In the library I'm working on, we have data sets (which may be subsets of other data sets) that are distributed in memory in three-dimensional rectangular strided arrays. That is, an array A
can be subscripted as A(i,j,k)
, where each index ranges from zero to some upper bound, and the location of each element in memory is given by:
A(i,j,k) = A0 + i * A_stride_i + j * A_stride_j + k * A_stride_k
where A0
is a base pointer, and A_stride_i
et al are dimensional strides.
Now, because these data sets may be subsets of other data sets rather than each occupying their own independent malloc'ed block of memory, it's entirely possible that they may overlap (where overlap means that A(i,j,k) < B(m,n,p)
is neither always true nor always false), and if they overlap they may interleave with each other or they may collide with each other (where collide means that A(i,j,k) == B(m,n,p)
for some sextet of indices).
Therein lies the question.
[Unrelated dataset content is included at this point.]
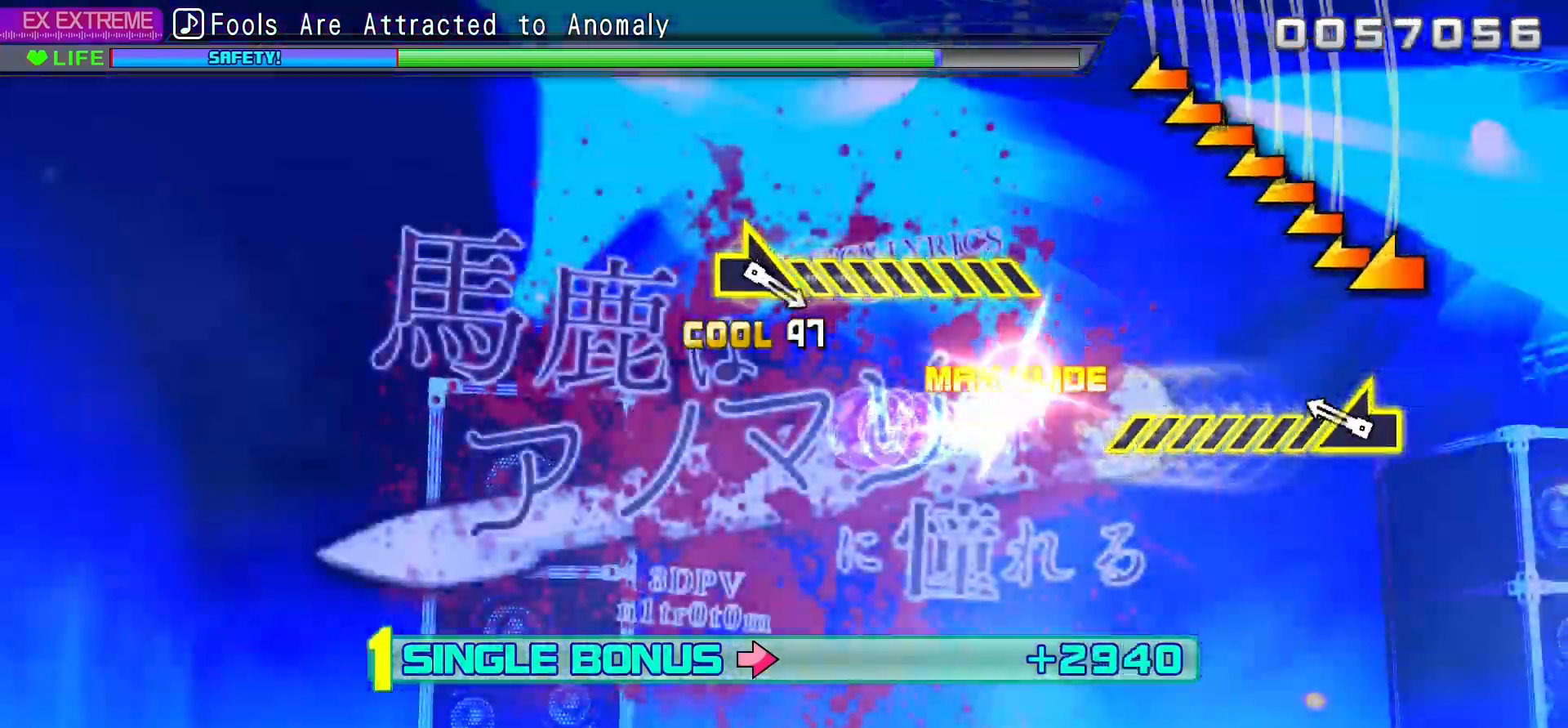
{"buttons": ["L2"], "events": []}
Some operations on two data sets (for example, a copy) are only valid if the arrays do not collide with each other, but are valid if they overlap in an interleaved non-colliding fashion. I'd like to add a function for two data sets whether two data sets collide or not.
Is there an existing algorithm for doing this in a reasonably efficient and straightforward way?
It's fairly easy to check whether the data sets overlap or not, so the key question is: Given two data sets of this form that overlap, what is an efficient algorithm to determine if they interleave or collide?
Example:
As a simple example, suppose we have memory locations from 0 to F (in hex):
0 1 2 3 4 5 6 7 8 9 A B C D E F
I'll also consider only 2D arrays here, for simplicity. Suppose we have one of size 2,3 (that is, 0 <= i < 2
and 0 <= j < 3
), with a stride_i = 1
and stride_j = 4
, at a base address of 2. This will occupy (with occupied locations denoted by their i,j pair):
0 1 2 3 4 5 6 7 8 9 A B C D E F
* * * * * *
Likewise, if we have another array of the same sizes and strides, starting at a base address of 4, that will look like this:
0 1 2 3 4 5 6 7 8 9 A B C D E F
o o o o o o
In the terminology that I was using in describing the problem, these arrays "overlap", but they do not collide.
Restrictions and Assumptions:
We can assume that the strides are positive and, if desired, that they are in increasing order. Neither of things are true in the actual library, but it is reasonably simple to rearrange the array definition to get to this point.
We can assume that arrays do not self-interleave. This is also not enforced by the library, but would be a pathological case, and can be warned about separately. That is (assuming the strides are in increasing order, and i
ranges from zero to max_i
and so forth):
stride_j >= max_i * stride_i
stride_k >= max_j * stride_j
Points, of course, for methods that do not require these assumptions, as rearranging the array definition into a canonical order is a bit of work that's ideally avoided.
The two arrays cannot be assumed to have equal sizes or strides.
I don't think there's value in keeping track of things during construction -- there's no information occurring at construction that is not present when doing the test. Also, "construction" may simply be "consider the subset of this larger array with this base pointer, these strides, and these sizes."
Worst Likely Cases
svick's answer reminds me that I should probably add something about some typical "worse" cases that I expect this to see. One of the worst will be when we have an array that represents some very large number of complex values, stored in consecutive (real, imag) pairs, and then we have two sub-arrays containing the real and imaginary parts respectively -- so, you've got a few million elements in the array, alternating between the arrays. As this is not an unlikely case, it should be testable with something other than abysmal performance.